Há, ainda, outras irregularidades relacionadas ao trabalho de imigrantes na capital, como o não pagamento de salários mínimos e a não assinatura da carteira de trabalho. Durante as inspeções realizadas, também foram constatadas situações onde imigrantes trabalhavam em obras sem nenhum equipamento de proteção individual. Conforme Safira, em casos onde o órgão identifica as circunstâncias descritas, um inquérito de ofício é instaurado de imediato.
No combate ao crime, o MPT tem agido constantemente em grupos móveis, nos quais foram constatadas situações análogas à de escravo, além de estimular a população a reconhecer imigrantes nessa situação para que a denúncia seja feita. De acordo com a procuradora, grande parte dos casos chega a conhecimento por meio de denúncias anônimas ou sigilosas, feitas pelo site do MPT e Disque 100. O inquérito civil é instaurado em seguida, podendo resultar em ação judicial ou termo de ajustamento de conduta (TAC).

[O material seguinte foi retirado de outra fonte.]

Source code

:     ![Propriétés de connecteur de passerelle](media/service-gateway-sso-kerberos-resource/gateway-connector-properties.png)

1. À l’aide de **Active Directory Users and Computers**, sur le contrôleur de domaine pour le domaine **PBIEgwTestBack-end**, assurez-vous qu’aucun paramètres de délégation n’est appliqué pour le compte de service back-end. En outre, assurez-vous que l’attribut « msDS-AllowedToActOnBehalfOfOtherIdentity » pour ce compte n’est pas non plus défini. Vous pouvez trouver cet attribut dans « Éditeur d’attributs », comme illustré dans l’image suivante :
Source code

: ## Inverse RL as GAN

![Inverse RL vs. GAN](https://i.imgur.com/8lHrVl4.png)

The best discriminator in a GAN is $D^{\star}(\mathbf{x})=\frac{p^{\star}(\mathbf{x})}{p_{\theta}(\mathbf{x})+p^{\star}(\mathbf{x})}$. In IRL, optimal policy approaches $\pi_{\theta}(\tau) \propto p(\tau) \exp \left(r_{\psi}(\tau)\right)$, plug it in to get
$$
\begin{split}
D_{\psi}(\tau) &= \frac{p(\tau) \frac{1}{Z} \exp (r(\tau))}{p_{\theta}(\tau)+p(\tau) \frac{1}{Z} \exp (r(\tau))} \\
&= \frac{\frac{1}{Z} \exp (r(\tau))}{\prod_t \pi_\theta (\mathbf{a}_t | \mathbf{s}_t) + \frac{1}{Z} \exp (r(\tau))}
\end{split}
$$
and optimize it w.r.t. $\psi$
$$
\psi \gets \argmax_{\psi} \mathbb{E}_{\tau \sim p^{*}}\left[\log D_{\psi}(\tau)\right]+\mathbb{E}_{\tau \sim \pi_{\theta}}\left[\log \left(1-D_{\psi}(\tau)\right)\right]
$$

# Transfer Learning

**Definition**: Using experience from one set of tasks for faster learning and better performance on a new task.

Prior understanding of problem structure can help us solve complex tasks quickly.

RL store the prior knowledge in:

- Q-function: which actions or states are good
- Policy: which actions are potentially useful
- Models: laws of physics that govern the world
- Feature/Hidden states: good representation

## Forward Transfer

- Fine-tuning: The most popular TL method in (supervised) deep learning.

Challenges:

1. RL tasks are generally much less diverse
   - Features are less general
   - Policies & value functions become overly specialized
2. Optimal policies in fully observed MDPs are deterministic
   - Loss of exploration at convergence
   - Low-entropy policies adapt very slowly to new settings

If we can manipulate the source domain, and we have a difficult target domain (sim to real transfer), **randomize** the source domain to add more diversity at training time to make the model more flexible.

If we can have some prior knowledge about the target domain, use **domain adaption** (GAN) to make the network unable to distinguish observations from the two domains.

De modo geral, é de se esperar que o crescimento populacional que a imigração traz acarrete, entre outros, no aumento de irregularidades de trabalho análogo à de escravo. Ciente disso, Safira destacou que a atuação do MPT não é somente voltada ao imigrante. “No entanto, tem sido verificado que, talvez por estar em situação de maior vulnerabilidade, a maioria dos casos constatados são de trabalhadores imigrantes venezuelanos”, esclareceu.
PUNIÇÃO – Os envolvidos na liderança de trabalhos análogos podem sofrer multa por parte de auditores fiscais do trabalho e, por parte do MPT, pode ser firmado um TAC com multa e cobranças de danos morais coletivos e/ou individuais. De acordo com a procuradora, pode ocorrer ainda a prisão em flagrante, a depender da situação verificada e/ou denunciada.
Campanha do MPT visa à erradicação de trabalho escravo com imigrantes
Procuradora do Trabalho, Safira Nila, “Quando a crise é econômica, perdemos dinheiro. Quando é política, perdemos confiança. Mas quando é humanitária, jamais podemos perder a empatia” (Foto: Diane Sampaio/FolhaBV)
No combate à xenofobia e erradicação do trabalho análogo a de escravo, o Ministério Público do Trabalho (MPT) lançou em Roraima a campanha publicitária “Dignidade não deve ser um luxo”. A abrangência, no entanto, será nacional, tendo em vista os imigrantes que residem em outras cidades por meio dos processos de interiorização. A procuradora do Trabalho, Safira Nila, declarou não esquecer os efeitos negativos da crise, mas destacou ser necessário o exercício de se colocar no lugar do outro e enxergar os efeitos positivos que o fenômeno trouxe, como o aumento de 2,3% do Produto Interno Bruto (PIB) local entre 2016 a 2017 e o recorde de arrecadação do ICMS. “Em 2016, tínhamos mais de 3 milhões de brasileiros que saíram do país em busca de melhores condições. Atualmente, temos mais brasileiros fora do país, do que imigrantes em território nacional”, relatou. Além do estímulo à empatia, a campanha publicitária visa também o recebimento de denúncias em caso de imigrantes em condições de trabalho análogo à escravidão.